AIM OF THE EXERCISE - Copy out exactly, from the entries that follow, the line holding "Figure 9. Simulation", the line holding "FIGURE 4. 226", and all lines between them, but no pictures.

DATASET -

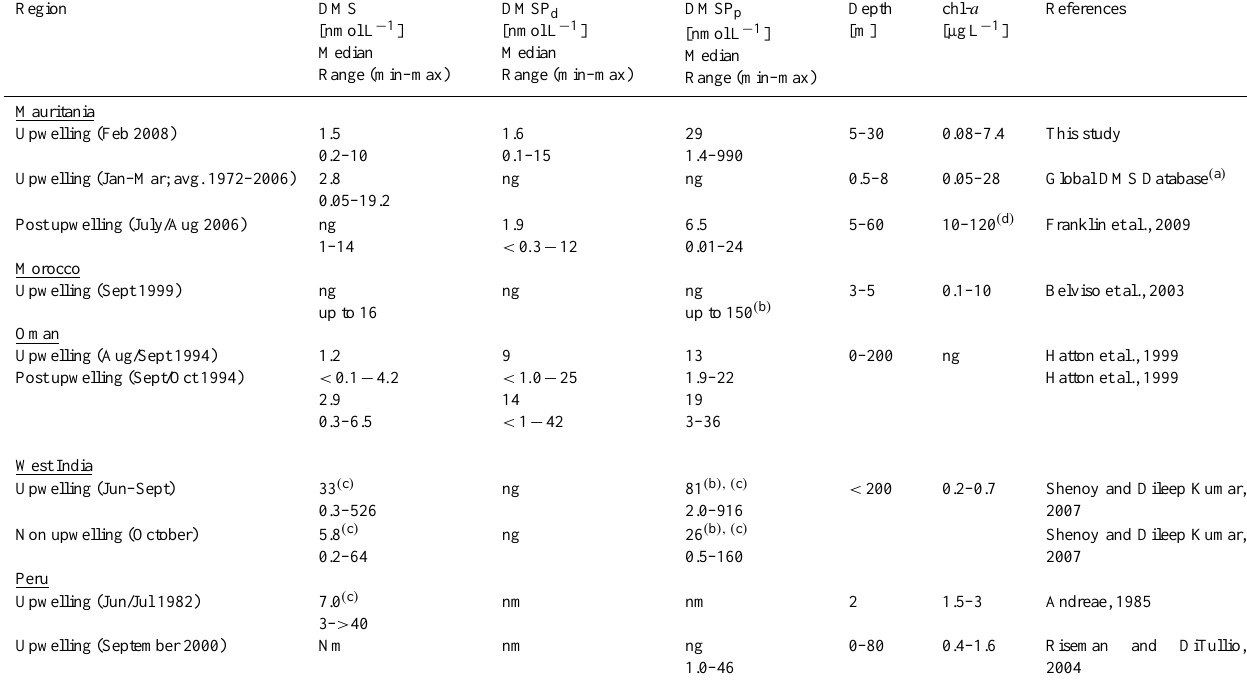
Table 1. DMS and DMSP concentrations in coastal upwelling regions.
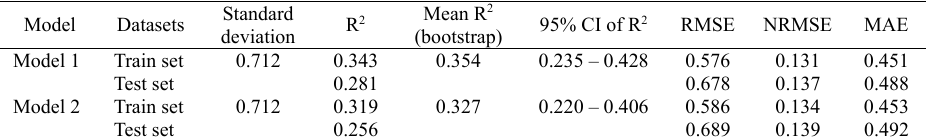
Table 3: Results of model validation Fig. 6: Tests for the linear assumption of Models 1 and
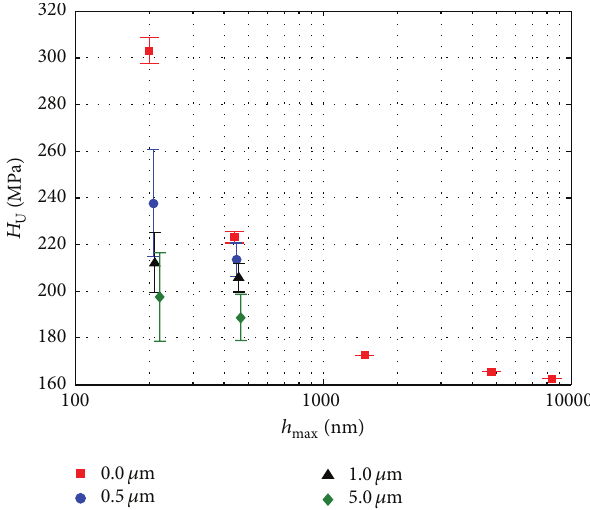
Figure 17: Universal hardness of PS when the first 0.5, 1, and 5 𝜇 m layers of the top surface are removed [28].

==

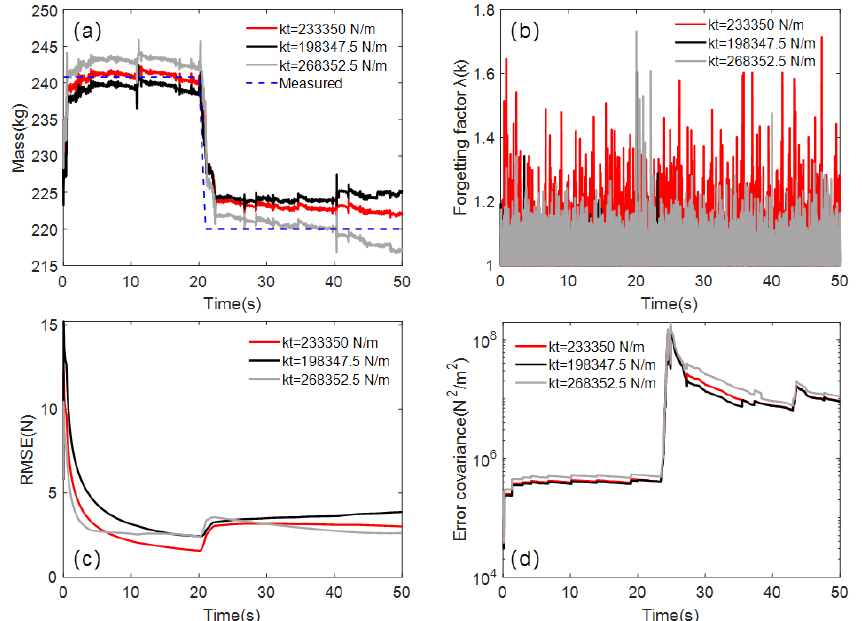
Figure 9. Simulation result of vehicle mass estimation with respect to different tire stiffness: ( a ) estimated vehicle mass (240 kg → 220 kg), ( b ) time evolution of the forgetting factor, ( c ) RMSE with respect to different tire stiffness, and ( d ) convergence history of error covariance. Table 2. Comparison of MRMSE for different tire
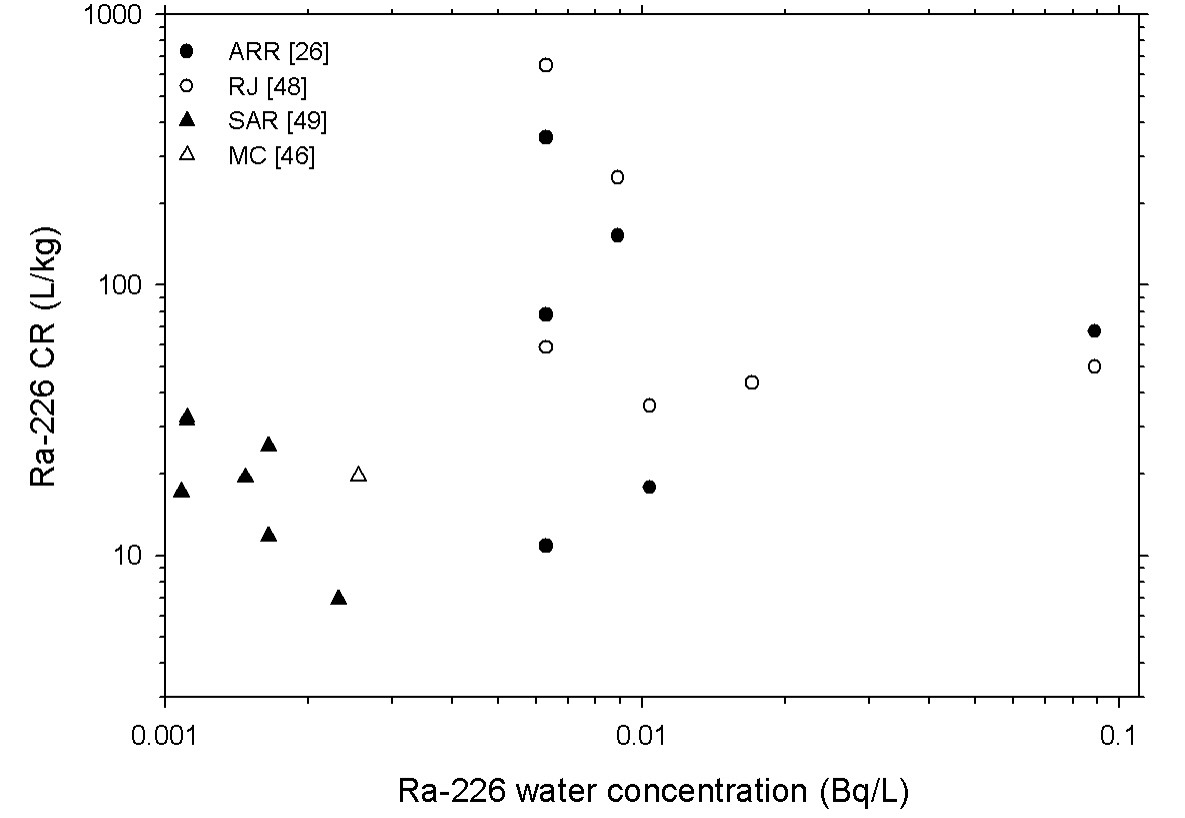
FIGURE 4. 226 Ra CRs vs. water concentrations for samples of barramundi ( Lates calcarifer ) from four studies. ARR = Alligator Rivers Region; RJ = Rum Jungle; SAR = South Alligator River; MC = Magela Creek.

PROBLEM SOLUTION -
Figure 9. Simulation result of vehicle mass estimation with respect to different tire stiffness: ( a ) estimated vehicle mass (240 kg → 220 kg), ( b ) time evolution of the forgetting factor, ( c ) RMSE with respect to different tire stiffness, and ( d ) convergence history of error covariance. Table 2. Comparison of MRMSE for different tire
FIGURE 4. 226 Ra CRs vs. water concentrations for samples of barramundi ( Lates calcarifer ) from four studies. ARR = Alligator Rivers Region; RJ = Rum Jungle; SAR = South Alligator River; MC = Magela Creek.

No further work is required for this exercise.